Work request:
Where does the word "contra" occur in the data below? Copy each line that holds it.

Source data:
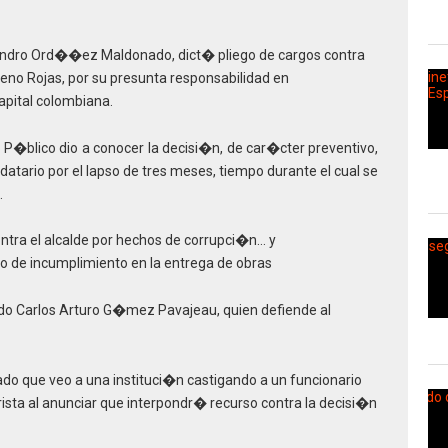
jandro Ord��ez Maldonado, dict� pliego de cargos contra
no Rojas, por su presunta responsabilidad en
capital colombiana.
o P�blico dio a conocer la decisi�n, de car�cter preventivo,
tario por el lapso de tres meses, tiempo durante el cual se
.
tra el alcalde por hechos de corrupci�n… y
de incumplimiento en la entrega de obras
o Carlos Arturo G�mez Pavajeau, quien defiende al
ado que veo a una instituci�n castigando a un funcionario
urista al anunciar que interpondr� recurso contra la decisi�n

Solved exercise:
jandro Ord��ez Maldonado, dict� pliego de cargos contra
urista al anunciar que interpondr� recurso contra la decisi�n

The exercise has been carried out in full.